Dilansir dari Money, langkah strategis ini mencakup pembukaan data pemegang saham di atas 1 persen serta penguatan klasifikasi investor oleh KSEI menjadi 39 kategori. Sebelumnya, pengelompokan tipe investor di pasar modal hanya terdiri dari sembilan klasifikasi.
Pjs. Direktur Utama BEI, Jeffrey Hendrik, menjelaskan bahwa otoritas juga mengimplementasikan pengumuman High Shareholding Concentration (HSC). Fitur ini memberikan informasi kepada publik mengenai saham-saham yang kepemilikannya terkonsentrasi pada segelintir pihak saja.
"Masa transisi ditetapkan bagi perusahaan tercatat guna memitigasi potensi tekanan jangka pendek terhadap harga saham dan likuiditas pasar," ujar Jeffrey Hendrik, Pjs. Direktur Utama BEI. Ia menambahkan bahwa ambang batas kepemilikan 5 persen tetap dijaga sesuai standar internasional.
Reformasi ini merupakan bagian dari delapan rencana aksi percepatan integritas pasar guna memenuhi standar penyedia indeks global seperti Morgan Stanley Capital International (MSCI). Investor kini dapat memantau identitas pemilik manfaat atau beneficial owner melalui situs resmi bursa.
Pengamat pasar modal Hans Kwee menilai penyesuaian batas free float ke angka 15 persen akan mendorong pasokan saham di pasar.

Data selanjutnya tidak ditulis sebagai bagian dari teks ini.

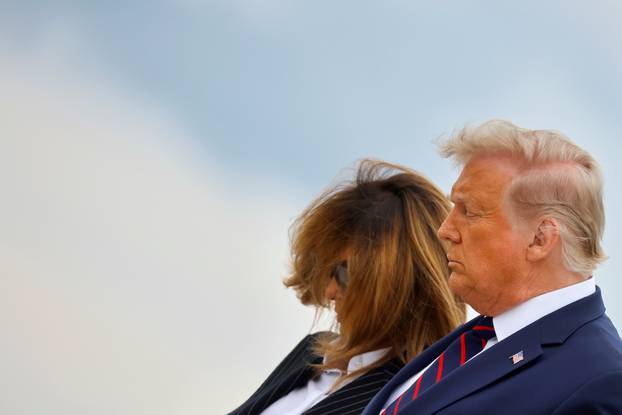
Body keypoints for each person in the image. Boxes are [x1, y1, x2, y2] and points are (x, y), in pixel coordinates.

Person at [362, 120, 622, 415]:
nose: (445, 230)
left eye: (469, 211)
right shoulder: (481, 335)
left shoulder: (600, 381)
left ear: (540, 238)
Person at [229, 159, 466, 415]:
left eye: (344, 273)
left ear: (398, 283)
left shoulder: (413, 398)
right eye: (328, 271)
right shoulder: (311, 353)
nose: (330, 291)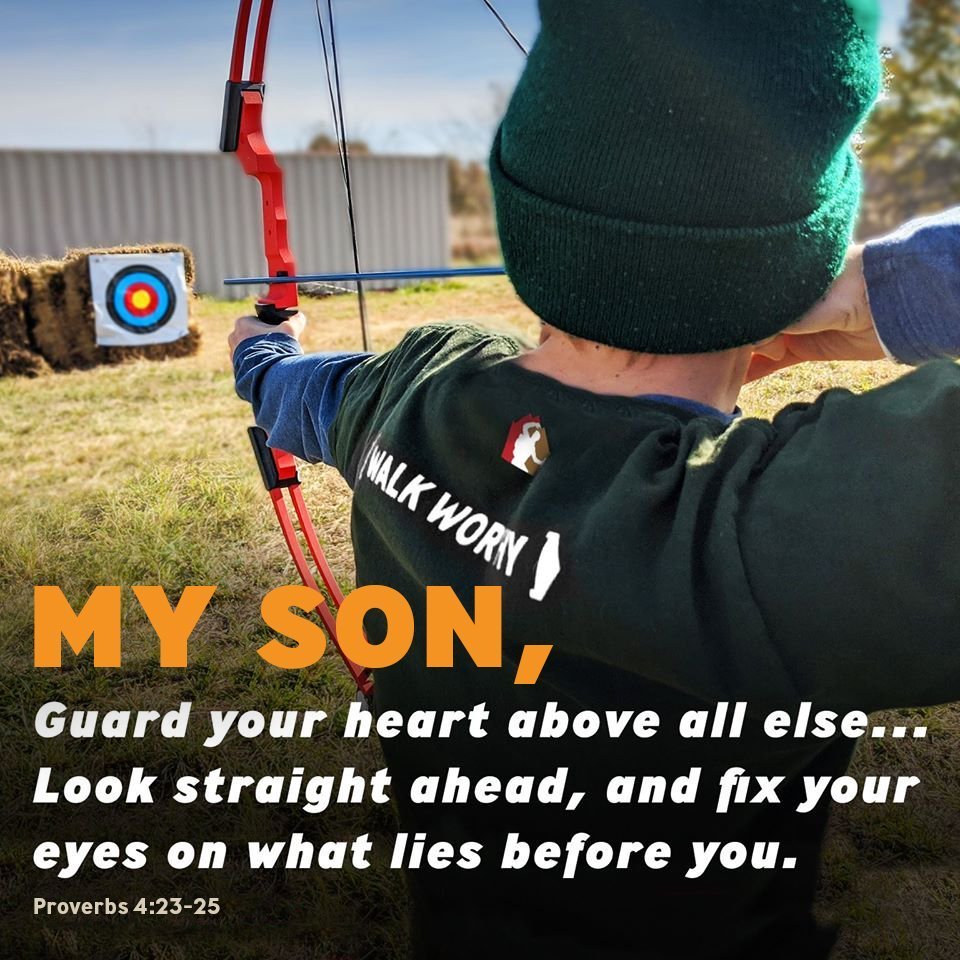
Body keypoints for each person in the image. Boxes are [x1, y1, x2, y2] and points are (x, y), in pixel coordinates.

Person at [231, 2, 960, 957]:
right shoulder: (776, 532)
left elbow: (296, 394)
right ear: (800, 257)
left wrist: (258, 351)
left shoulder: (413, 391)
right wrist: (900, 287)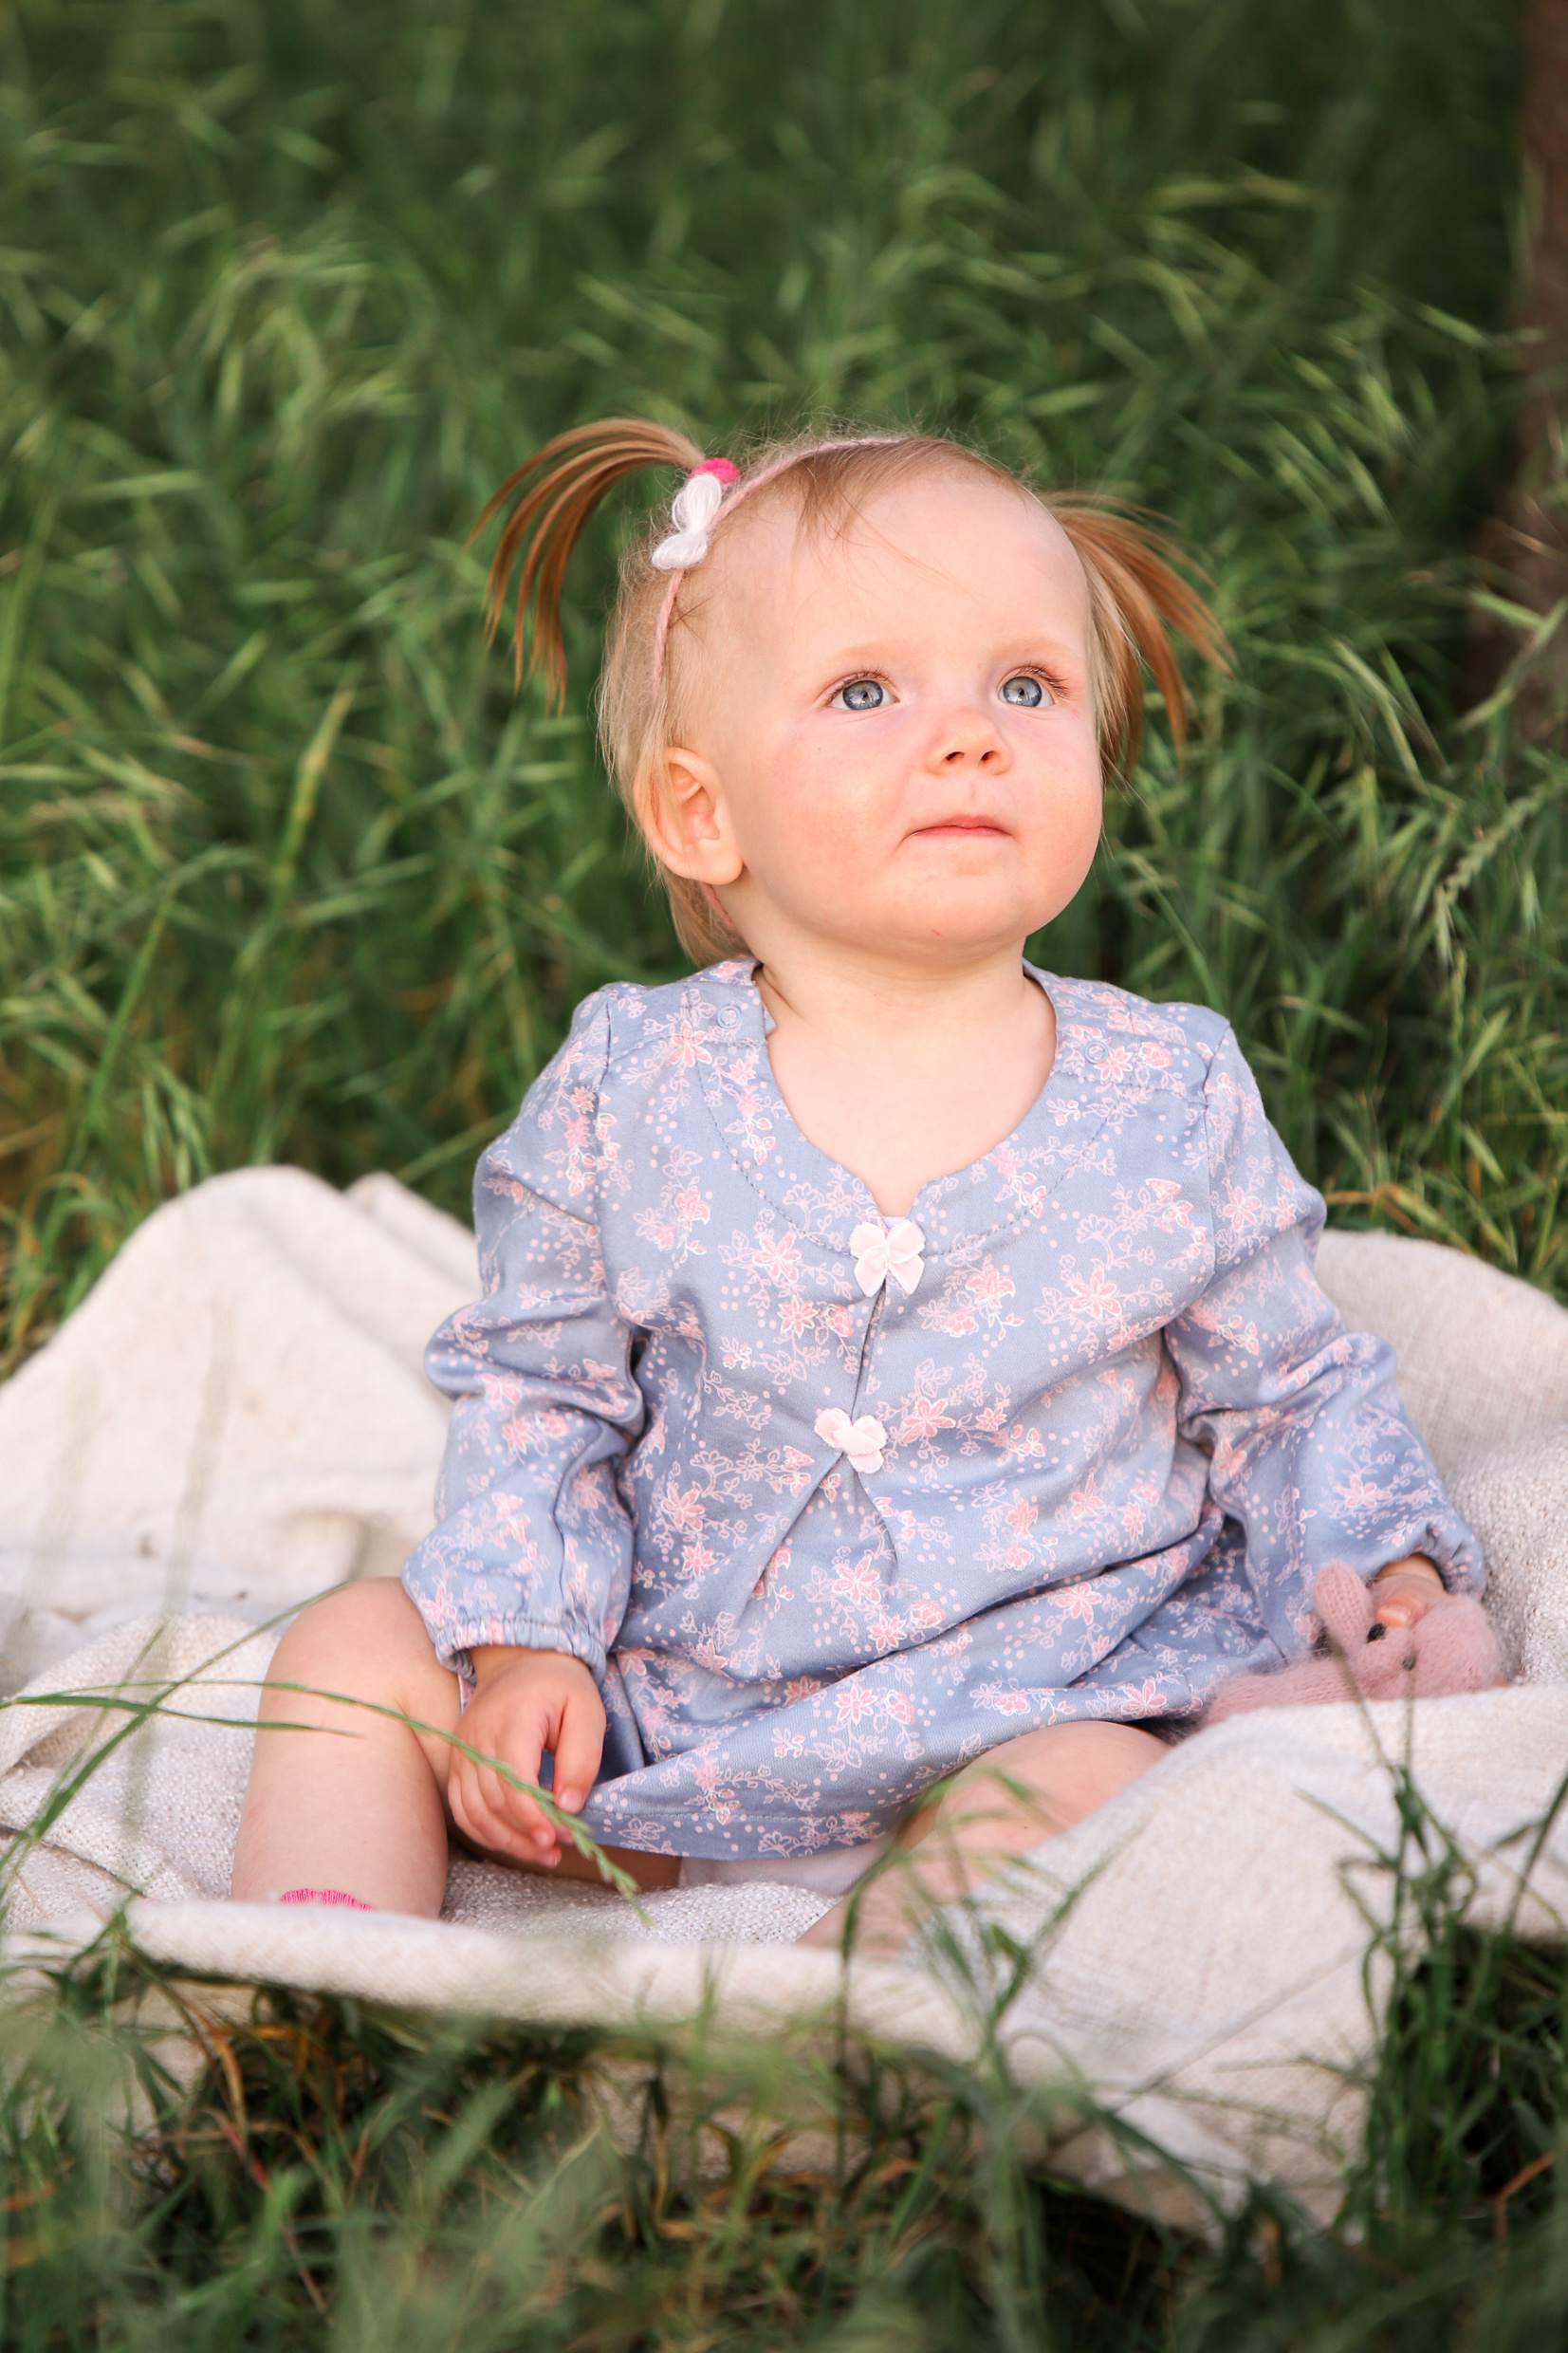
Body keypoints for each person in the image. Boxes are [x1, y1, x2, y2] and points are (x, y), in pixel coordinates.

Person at [230, 419, 1484, 1951]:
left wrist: (1391, 1571)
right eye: (865, 691)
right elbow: (539, 1392)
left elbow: (1285, 1396)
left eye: (1025, 685)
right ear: (701, 812)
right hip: (668, 1721)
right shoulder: (631, 1091)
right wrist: (525, 1654)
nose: (967, 735)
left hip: (1031, 1703)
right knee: (353, 1644)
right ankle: (303, 1983)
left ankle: (830, 2037)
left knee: (1096, 1785)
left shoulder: (1167, 1097)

Menurutnya, keterbukaan data ini sangat relevan untuk merespons ekspektasi investor asing yang menginginkan transparansi lebih tinggi.
Otoritas bursa memastikan akan melanjutkan sosialisasi intensif kepada para pelaku pasar melalui kanal komunikasi digital dan pertemuan langsung. Perusahaan tercatat yang memerlukan konsultasi mengenai aturan baru ini diarahkan untuk menghubungi layanan bantuan teknis resmi BEI.